◆ Saved data entries:
▽

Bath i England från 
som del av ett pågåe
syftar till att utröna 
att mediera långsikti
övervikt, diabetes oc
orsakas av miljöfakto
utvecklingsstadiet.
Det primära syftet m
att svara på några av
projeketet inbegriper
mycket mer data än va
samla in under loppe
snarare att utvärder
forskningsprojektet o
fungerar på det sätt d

△

◆ Assignment: Every entry must be printed again, exactly as it reads.

◆ Response for this exercise:
Bath i England från 
som del av ett pågåe
syftar till att utröna 
att mediera långsikti
övervikt, diabetes oc
orsakas av miljöfakto
utvecklingsstadiet.
Det primära syftet m
att svara på några av
projeketet inbegriper
mycket mer data än va
samla in under loppe
snarare att utvärder
forskningsprojektet o
fungerar på det sätt d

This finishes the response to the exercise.